Num tempo em que quase tudo se resolve à distância de um clique, seria de esperar
que o contacto com as empresas fosse cada vez mais simples, rápido e eficaz. No
entanto, a realidade parece contrariar essa expectativa. Um estudo recente da DECO
veio expor fragilidades significativas nos sistemas de apoio ao cliente em Portugal,
levantando dúvidas sobre o verdadeiro impacto da digitalização neste domínio.
A análise incidiu sobre 24 empresas de setores tão distintos como comunicações,
energia, banca, saúde, comércio online e turismo. O objetivo era claro: perceber se os
canais digitais estão a facilitar a vida dos consumidores, sendo que, a maioria das
empresas ficou entre o “Mau” e o “Razoável”, o que não é nada animador.
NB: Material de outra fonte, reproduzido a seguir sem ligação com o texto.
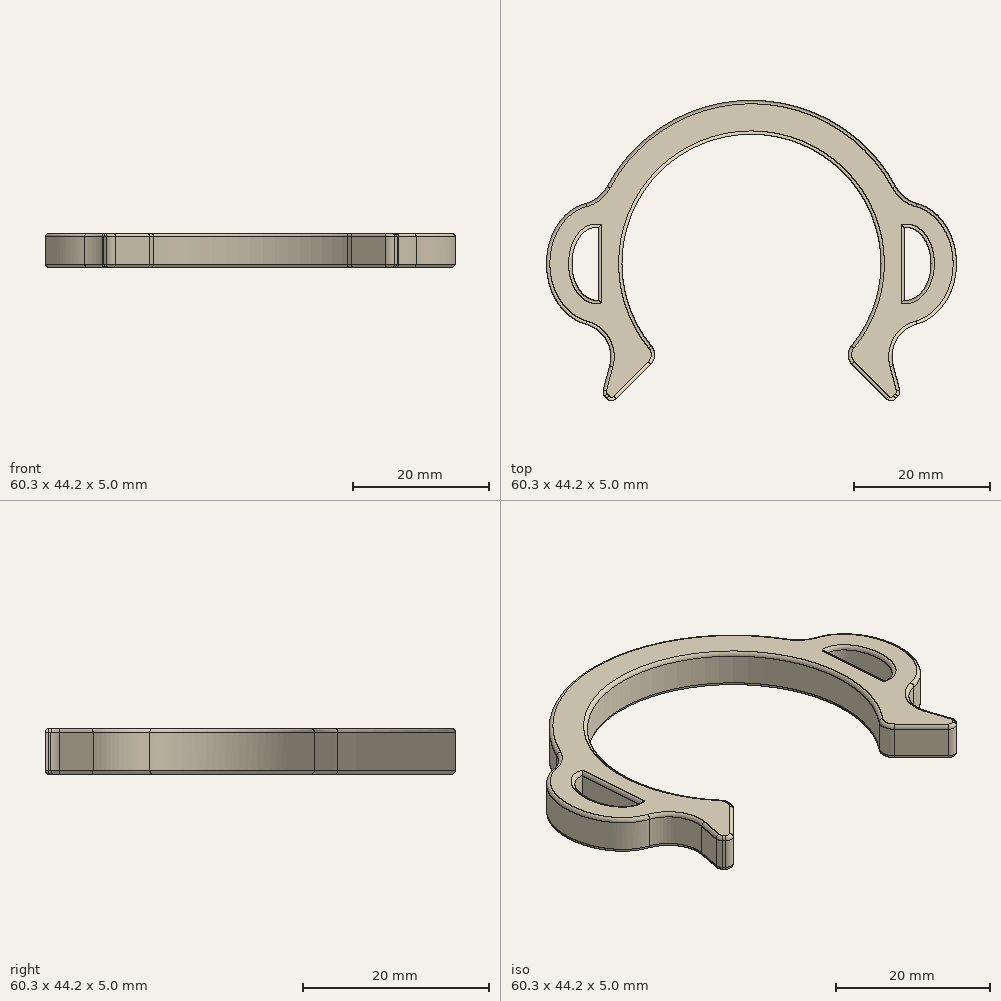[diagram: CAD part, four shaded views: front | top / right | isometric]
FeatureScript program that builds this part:
annotation { "Feature Type Name" : "Feature", "Feature Type Description" : "" }
export const myFeature = defineFeature(function(context is Context, id is Id, definition is map)
    precondition{}
    {
        {
            var Q0;
            Q0=qCreatedBy(makeId("Top.planeOp"),FACE);
            var sketch = newSketch(context, id + "F0", { "sketchPlane" : qUnion([Q0])});
            skCircle(sketch, "E0", {"center": v(0, 0) * mm, "radius": 18.75 * mm, "construction": true});
            skLineSegment(sketch, "E1", {"start": v(-22.75, 5.1) * mm, "end": v(-22.75, -5.1) * mm, "construction": true});
            skEllipticalArc(sketch, "E2", {"construction": true});
            skPoint(sketch, "E3", {"position": v(-22.75, 5.1) * mm});
            skPoint(sketch, "E4", {"position": v(-22.75, -5.1) * mm});
            skPoint(sketch, "E5", {"position": v(-26.15, 0) * mm});
            skLineSegment(sketch, "E6", {"start": v(0, 0) * mm, "end": v(0, 18.75) * mm, "construction": true});
            skEllipticalArc(sketch, "E7.MirrorCS", {"construction": true});
            skLineSegment(sketch, "E8.MirrorCS", {"start": v(22.75, 5.1) * mm, "end": v(22.75, -5.1) * mm, "construction": true});
            skCircle(sketch, "E9", {"center": v(-4, -23.75) * mm, "radius": 0.83 * mm, "construction": true});
            skArc(sketch, "E10", {"start": v(-13.47, -13.47) * mm, "mid": v(0, 19.05) * mm, "end": v(13.47, -13.47) * mm});
            skPoint(sketch, "E11", {"position": v(0, 19.05) * mm});
            skArc(sketch, "E12", {"start": v(0, 24.05) * mm, "mid": v(-12.35, 20.64) * mm, "end": v(-21.2, 11.36) * mm});
            skEllipticalArc(sketch, "E13", {});
            skPoint(sketch, "E14", {"position": v(-30.15, 0) * mm});
            skPoint(sketch, "E15", {"position": v(-22.75, 9.1) * mm});
            skLineSegment(sketch, "E16", {"start": v(-22.75, 5.1) * mm, "end": v(-22.75, 9.1) * mm, "construction": true});
            skLineSegment(sketch, "E17", {"start": v(-26.15, 0) * mm, "end": v(-30.15, 0) * mm, "construction": true});
            skPoint(sketch, "E18.visualSharp", {"position": v(-22.27, 9.08) * mm});
            skArc(sketch, "E18.filletArc", {"start": v(-24.32, 8.9) * mm, "mid": v(-22.5, 9.8) * mm, "end": v(-21.2, 11.36) * mm});
            skLineSegment(sketch, "E19.1", {"start": v(-22.5, 5.35) * mm, "end": v(-22.5, -5.35) * mm});
            skLineSegment(sketch, "E20", {"start": v(-13.47, -13.47) * mm, "end": v(-20.54, -20.54) * mm});
            skLineSegment(sketch, "E21", {"start": v(-20.54, -20.54) * mm, "end": v(-21.96, -19.13) * mm});
            skLineSegment(sketch, "E22", {"start": v(-21.96, -19.13) * mm, "end": v(-20.85, -15) * mm});
            skPoint(sketch, "E23.visualSharp", {"position": v(-18.92, -7.78) * mm});
            skArc(sketch, "E23.filletArc", {"start": v(-20.85, -15) * mm, "mid": v(-21.34, -11.22) * mm, "end": v(-24.36, -8.88) * mm});
            skArc(sketch, "E24.MirrorCS", {"start": v(0, 24.05) * mm, "mid": v(12.35, 20.64) * mm, "end": v(21.2, 11.36) * mm});
            skArc(sketch, "E25.MirrorCS", {"start": v(24.32, 8.9) * mm, "mid": v(22.5, 9.8) * mm, "end": v(21.2, 11.36) * mm});
            skEllipticalArc(sketch, "E26.MirrorCS", {});
            skArc(sketch, "E27.MirrorCS", {"start": v(20.85, -15) * mm, "mid": v(21.34, -11.22) * mm, "end": v(24.36, -8.88) * mm});
            skLineSegment(sketch, "E28.MirrorCS", {"start": v(21.96, -19.13) * mm, "end": v(20.85, -15) * mm});
            skLineSegment(sketch, "E29.MirrorCS", {"start": v(20.54, -20.54) * mm, "end": v(21.96, -19.13) * mm});
            skLineSegment(sketch, "E30.MirrorCS", {"start": v(13.47, -13.47) * mm, "end": v(20.54, -20.54) * mm});
            skLineSegment(sketch, "E31.MirrorCS", {"start": v(22.5, 5.35) * mm, "end": v(22.5, -5.35) * mm});
            skEllipticalArc(sketch, "E32", {});
            skLineSegment(sketch, "E33", {"start": v(26.4, 0) * mm, "end": v(26.15, 0) * mm, "construction": true});
            skLineSegment(sketch, "E34", {"start": v(22.75, 0) * mm, "end": v(22.5, 0) * mm, "construction": true});
            skLineSegment(sketch, "E35", {"start": v(-22.75, 0) * mm, "end": v(-22.5, 0) * mm, "construction": true});
            skEllipticalArc(sketch, "E36", {});
            skPoint(sketch, "E37", {"position": v(-26.4, 0) * mm});
            skCircle(sketch, "E38", {"center": v(4, -23.75) * mm, "radius": 0.83 * mm, "construction": true});
            skLineSegment(sketch, "E39", {"start": v(-4, -23.75) * mm, "end": v(4, -23.75) * mm, "construction": true});
            skLineSegment(sketch, "E40", {"start": v(0, 0) * mm, "end": v(0, -23.75) * mm, "construction": true});
            skPoint(sketch, "E41", {"position": v(0, -18.75) * mm});
            const initialGuessF0  = {"E2": [-0.02275, 0, 0, -1, 0.0051, 0.0034, 3.141592653589793, 0], "E7.MirrorCS": [0.02275, 0, 0, -1, 0.0051, 0.0034, 0, 3.141592653589793], "E13": [-0.02275, 0, 0, 1, 0.0091, 0.0074, 0.21327389126291205, 2.922477853467835], "E26.MirrorCS": [0.02275, 0, 0, 1, 0.0091, 0.0074, 3.3607074537117514, 6.069911415916674], "E32": [0.02275, 0, 0, 1, 0.005362593586465865, 0.00365, 3.073045835744844, 0.06854681784494943], "E36": [-0.02275, 0, 0, 1, 0.005362593586465865, 0.00365, 6.214638489334637, 3.210139471434742]};
            skSetInitialGuess(sketch, initialGuessF0);
            skSolve(sketch);
        }
        {
            var Q0;
            Q0 = qSketchRegion(id + "F0", true);
            extrude(context, id + "F1", {"entities" : qUnion([Q0]), "depth" : 5 * mm});
        }
        {
            var Q0;
            Q0=makeQuery(id+"F1.opExtrude","SWEPT_EDGE",EDGE,{"disambiguationData":[OSD([sQuery(id+"F0.wireOp",EDGE,"E10"),sQuery(id+"F0.wireOp",EDGE,"E20")])]});
            var Q1;
            Q1=makeQuery(id+"F1.opExtrude","SWEPT_EDGE",EDGE,{"disambiguationData":[OSD([sQuery(id+"F0.wireOp",EDGE,"E10"),sQuery(id+"F0.wireOp",EDGE,"E30.MirrorCS")])]});
            fillet(context, id + "F2", {"entities" : qUnion([Q0, Q1]), "radius" : 2 * mm, "tangentPropagation" : true, "allowEdgeOverflow" : false});
        }
        {
            var Q0;
            Q0=makeQuery(id+"F1.opExtrude","SWEPT_EDGE",EDGE,{"disambiguationData":[OSD([sQuery(id+"F0.wireOp",EDGE,"E20"),sQuery(id+"F0.wireOp",EDGE,"E21")])]});
            var Q1;
            Q1=makeQuery(id+"F1.opExtrude","SWEPT_EDGE",EDGE,{"disambiguationData":[OSD([sQuery(id+"F0.wireOp",EDGE,"E21"),sQuery(id+"F0.wireOp",EDGE,"E22")])]});
            var Q2;
            Q2=makeQuery(id+"F1.opExtrude","SWEPT_EDGE",EDGE,{"disambiguationData":[OSD([sQuery(id+"F0.wireOp",EDGE,"E28.MirrorCS"),sQuery(id+"F0.wireOp",EDGE,"E29.MirrorCS")])]});
            var Q3;
            Q3=makeQuery(id+"F1.opExtrude","SWEPT_EDGE",EDGE,{"disambiguationData":[OSD([sQuery(id+"F0.wireOp",EDGE,"E29.MirrorCS"),sQuery(id+"F0.wireOp",EDGE,"E30.MirrorCS")])]});
            fillet(context, id + "F3", {"entities" : qUnion([Q0, Q1, Q2, Q3]), "radius" : 1 * mm, "tangentPropagation" : true, "allowEdgeOverflow" : false});
        }
        {
            var Q0;
            Q0=makeQuery(id+"F1.opExtrude","CAP_FACE",FACE,{"disambiguationData":[OSD([sQuery(id+"F0.wireOp",EDGE,"E10"),sQuery(id+"F0.wireOp",EDGE,"E12"),sQuery(id+"F0.wireOp",EDGE,"E13"),sQuery(id+"F0.wireOp",EDGE,"E18.filletArc"),sQuery(id+"F0.wireOp",EDGE,"E19.1"),sQuery(id+"F0.wireOp",EDGE,"E20"),sQuery(id+"F0.wireOp",EDGE,"E21"),sQuery(id+"F0.wireOp",EDGE,"E22"),sQuery(id+"F0.wireOp",EDGE,"E23.filletArc"),sQuery(id+"F0.wireOp",EDGE,"E24.MirrorCS"),sQuery(id+"F0.wireOp",EDGE,"E25.MirrorCS"),sQuery(id+"F0.wireOp",EDGE,"E26.MirrorCS"),sQuery(id+"F0.wireOp",EDGE,"E27.MirrorCS"),sQuery(id+"F0.wireOp",EDGE,"E28.MirrorCS"),sQuery(id+"F0.wireOp",EDGE,"E29.MirrorCS"),sQuery(id+"F0.wireOp",EDGE,"E30.MirrorCS"),sQuery(id+"F0.wireOp",EDGE,"E31.MirrorCS"),sQuery(id+"F0.wireOp",EDGE,"E32"),sQuery(id+"F0.wireOp",EDGE,"E36")])],"isStart":true});
            var Q1;
            Q1=makeQuery(id+"F1.opExtrude","CAP_FACE",FACE,{"disambiguationData":[OSD([sQuery(id+"F0.wireOp",EDGE,"E10"),sQuery(id+"F0.wireOp",EDGE,"E12"),sQuery(id+"F0.wireOp",EDGE,"E13"),sQuery(id+"F0.wireOp",EDGE,"E18.filletArc"),sQuery(id+"F0.wireOp",EDGE,"E19.1"),sQuery(id+"F0.wireOp",EDGE,"E20"),sQuery(id+"F0.wireOp",EDGE,"E21"),sQuery(id+"F0.wireOp",EDGE,"E22"),sQuery(id+"F0.wireOp",EDGE,"E23.filletArc"),sQuery(id+"F0.wireOp",EDGE,"E24.MirrorCS"),sQuery(id+"F0.wireOp",EDGE,"E25.MirrorCS"),sQuery(id+"F0.wireOp",EDGE,"E26.MirrorCS"),sQuery(id+"F0.wireOp",EDGE,"E27.MirrorCS"),sQuery(id+"F0.wireOp",EDGE,"E28.MirrorCS"),sQuery(id+"F0.wireOp",EDGE,"E29.MirrorCS"),sQuery(id+"F0.wireOp",EDGE,"E30.MirrorCS"),sQuery(id+"F0.wireOp",EDGE,"E31.MirrorCS"),sQuery(id+"F0.wireOp",EDGE,"E32"),sQuery(id+"F0.wireOp",EDGE,"E36")])],"isStart":false});
            fillet(context, id + "F4", {"entities" : qUnion([Q0, Q1]), "radius" : 0.5 * mm, "tangentPropagation" : true, "allowEdgeOverflow" : false});
        }
    });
Na prática, aquilo que deveria ser um avanço tem-se revelado, muitas vezes, um
obstáculo. Quando surge um problema, o consumidor é frequentemente encaminhado
para formulários online ou para chatbots — assistentes virtuais que prometem
respostas imediatas, mas que nem sempre cumprem essa promessa. Percursos
confusos, sucessões intermináveis de menus e uma limitada capacidade de
compreender situações concretas acabam por transformar um simples pedido de
ajuda num processo desgastante. Em muitos casos, estes sistemas funcionam apenas
como mecanismos de triagem. Em vez de resolverem eficazmente as questões
colocadas, remetem o utilizador para páginas de perguntas frequentes ou para novos
formulários, prolongando a resolução do problema. Mais preocupante ainda é o facto
de nem sempre ser possível apresentar uma reclamação diretamente através destes
canais.
A própria forma como o apoio é apresentado tem vindo a mudar. A designação “apoio
ao cliente” tem sido substituída por expressões como “ajuda”, “dúvidas” ou “opiniões”.
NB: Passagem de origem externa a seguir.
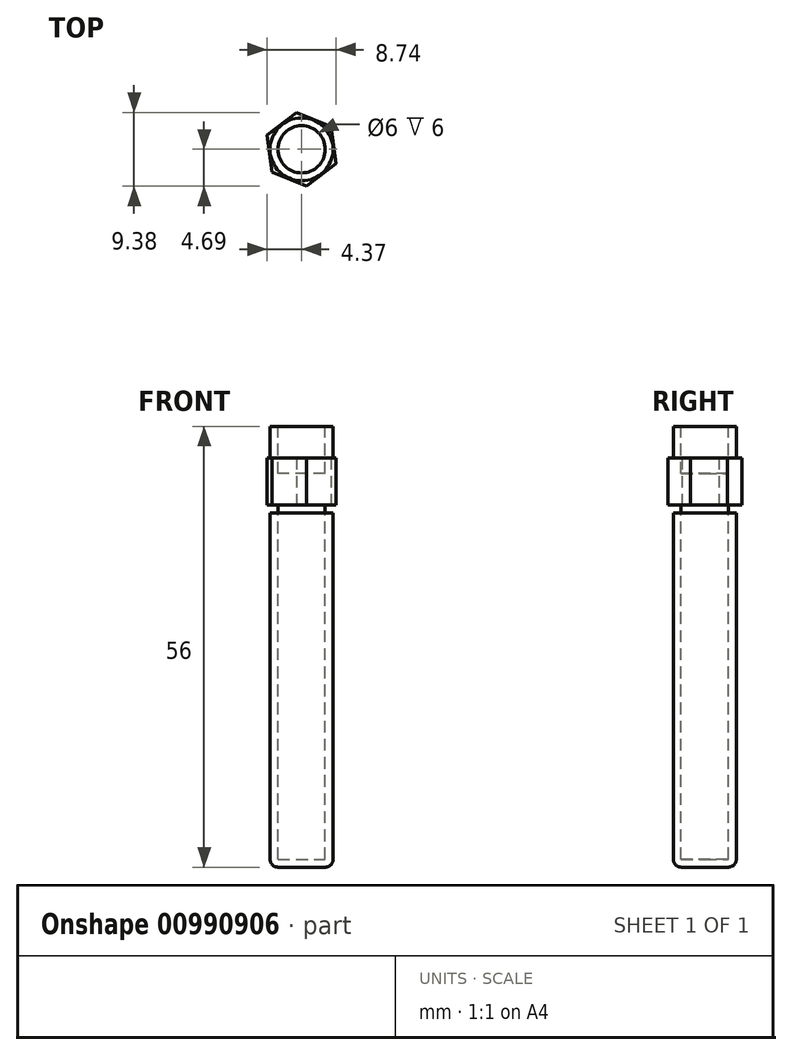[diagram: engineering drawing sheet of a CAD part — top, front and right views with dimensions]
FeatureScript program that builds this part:
annotation { "Feature Type Name" : "Feature", "Feature Type Description" : "" }
export const myFeature = defineFeature(function(context is Context, id is Id, definition is map)
    precondition{}
    {
        {
            var Q0;
            Q0=qCreatedBy(makeId("Top.planeOp"),FACE);
            var sketch = newSketch(context, id + "F0", { "sketchPlane" : qUnion([Q0])});
            skCircle(sketch, "E0.cCircle", {"center": v(0, 0) * mm, "radius": 4.1 * mm, "construction": true});
            skLineSegment(sketch, "E0.0", {"start": v(-0.62, 4.7) * mm, "end": v(3.75, 2.88) * mm});
            skLineSegment(sketch, "E0.1", {"start": v(3.75, 2.88) * mm, "end": v(4.37, -1.8) * mm});
            skLineSegment(sketch, "E0.2", {"start": v(4.37, -1.8) * mm, "end": v(0.62, -4.7) * mm});
            skLineSegment(sketch, "E0.3", {"start": v(0.62, -4.7) * mm, "end": v(-3.75, -2.88) * mm});
            skLineSegment(sketch, "E0.4", {"start": v(-3.75, -2.88) * mm, "end": v(-4.37, 1.8) * mm});
            skLineSegment(sketch, "E0.5", {"start": v(-4.37, 1.8) * mm, "end": v(-0.62, 4.7) * mm});
            skPoint(sketch, "E0.0.midPoint", {"position": v(1.57, 3.79) * mm});
            skSolve(sketch);
        }
        {
            var Q0;
            Q0=qSketchRegion(id+"F0",true);
            extrude(context, id + "F1", {"entities" : qUnion([Q0]), "depth" : 6 * mm, "offsetDistance" : 25 * mm});
        }
        {
            var Q0;
            Q0=makeQuery(id+"F1.opExtrude","CAP_FACE",FACE,{"disambiguationData":[OSD([sQuery(id+"F0.wireOp",EDGE,"E0.0"),sQuery(id+"F0.wireOp",EDGE,"E0.1"),sQuery(id+"F0.wireOp",EDGE,"E0.2"),sQuery(id+"F0.wireOp",EDGE,"E0.3"),sQuery(id+"F0.wireOp",EDGE,"E0.4"),sQuery(id+"F0.wireOp",EDGE,"E0.5")])],"isStart":true});
            var sketch = newSketch(context, id + "F2", { "sketchPlane" : qUnion([Q0])});
            skCircle(sketch, "E1", {"center": v(0, 0) * mm, "radius": 3 * mm});
            skSolve(sketch);
        }
        {
            var Q0;
            Q0=qSketchRegion(id+"F2",true);
            extrude(context, id + "F3", {"entities" : qUnion([Q0]), "operationType" : NewBodyOperationType.ADD, "depth" : 45 * mm, "offsetDistance" : 25 * mm});
        }
        {
            var Q0;
            Q0=makeQuery(id+"F1.opExtrude","CAP_FACE",FACE,{"disambiguationData":[OSD([sQuery(id+"F0.wireOp",EDGE,"E0.0"),sQuery(id+"F0.wireOp",EDGE,"E0.1"),sQuery(id+"F0.wireOp",EDGE,"E0.2"),sQuery(id+"F0.wireOp",EDGE,"E0.3"),sQuery(id+"F0.wireOp",EDGE,"E0.4"),sQuery(id+"F0.wireOp",EDGE,"E0.5")])],"isStart":false});
            var sketch = newSketch(context, id + "F4", { "sketchPlane" : qUnion([Q0])});
            skCircle(sketch, "E2", {"center": v(0, 0) * mm, "radius": 4 * mm});
            skSolve(sketch);
        }
        {
            var Q0;
            Q0=qSketchRegion(id+"F4",true);
            extrude(context, id + "F5", {"entities" : qUnion([Q0]), "operationType" : NewBodyOperationType.ADD, "depth" : 4 * mm, "offsetDistance" : 25 * mm});
        }
        {
            var Q0;
            Q0=makeQuery(id+"F5.opExtrude","CAP_FACE",FACE,{"disambiguationData":[OSD([sQuery(id+"F4.wireOp",EDGE,"E2")])],"isStart":false});
            var sketch = newSketch(context, id + "F6", { "sketchPlane" : qUnion([Q0])});
            skCircle(sketch, "E3", {"center": v(0, 0) * mm, "radius": 3 * mm});
            skSolve(sketch);
        }
        {
            var Q0;
            Q0=qSketchRegion(id+"F6",true);
            extrude(context, id + "F7", {"entities" : qUnion([Q0]), "operationType" : NewBodyOperationType.REMOVE, "oppositeDirection" : true, "depth" : 6 * mm, "offsetDistance" : 25 * mm});
        }
        {
            var Q0;
            Q0=qCreatedBy(makeId("Top.planeOp"),FACE);
            cPlane(context, id + "F8", {"entities" : qUnion([Q0]), "cplaneType" : CPlaneType.OFFSET, "offset" : 1 * mm, "oppositeDirection" : true, "width" : 150 * mm, "height" : 150 * mm});
        }
        {
            var Q0;
            Q0=qCreatedBy(id+"F8.planeOp",FACE);
            var sketch = newSketch(context, id + "F9", { "sketchPlane" : qUnion([Q0])});
            skCircle(sketch, "E4", {"center": v(0, 0) * mm, "radius": 4 * mm});
            skSolve(sketch);
        }
        {
            var Q0;
            Q0=qSketchRegion(id+"F9",true);
            extrude(context, id + "F10", {"entities" : qUnion([Q0]), "oppositeDirection" : true, "depth" : 45 * mm, "offsetDistance" : 25 * mm});
        }
        {
            var Q0;
            Q0=makeQuery(id+"F10.opExtrude","CAP_EDGE",EDGE,{"disambiguationData":[OSD([sQuery(id+"F9.wireOp",EDGE,"E4")])],"isStart":false});
            fillet(context, id + "F11", {"entities" : qUnion([Q0]), "radius" : 1 * mm, "tangentPropagation" : true, "allowEdgeOverflow" : false});
        }
    });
À primeira vista, pode parecer uma mera questão semântica, mas, na prática, contribui
para diluir a perceção dos direitos do consumidor e dificulta a identificação de canais
formais de contacto.
Para além disso, nem todos os consumidores são tratados da mesma forma. Quem
tem contas premium ou está registado em determinadas plataformas pode ter
respostas mais rápidas e soluções mais eficazes. Ou seja, cria-se uma diferença no
acesso ao apoio, algo que deveria ser igual para todos.
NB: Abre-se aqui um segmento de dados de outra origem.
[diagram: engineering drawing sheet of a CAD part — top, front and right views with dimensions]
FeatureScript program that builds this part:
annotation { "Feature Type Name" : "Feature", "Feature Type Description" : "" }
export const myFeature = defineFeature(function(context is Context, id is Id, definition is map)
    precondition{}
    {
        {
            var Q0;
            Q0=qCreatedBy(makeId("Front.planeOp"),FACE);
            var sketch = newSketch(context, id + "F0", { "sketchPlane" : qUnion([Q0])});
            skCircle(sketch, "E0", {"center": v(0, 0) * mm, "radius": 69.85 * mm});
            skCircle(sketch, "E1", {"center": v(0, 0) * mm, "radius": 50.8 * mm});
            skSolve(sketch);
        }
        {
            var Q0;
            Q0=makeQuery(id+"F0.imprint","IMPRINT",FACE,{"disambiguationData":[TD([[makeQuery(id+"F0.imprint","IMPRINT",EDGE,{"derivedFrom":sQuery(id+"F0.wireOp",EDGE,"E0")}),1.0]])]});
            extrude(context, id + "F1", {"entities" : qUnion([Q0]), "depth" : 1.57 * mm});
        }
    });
Perante este cenário, a DECO deixa um alerta importante: a digitalização, que deveria
simplificar, está a tornar o contacto com as empresas mais difícil. A Associação
defende que o acesso a um interlocutor humano, deve continuar a ser a base do apoio
ao cliente, e não uma possibilidade residual. Deve ser um direito.
O apoio ao cliente existe para resolver problemas e não para deixar os consumidores
perdidos, frustrados ou, como se costuma dizer, a “falar para o boneco”.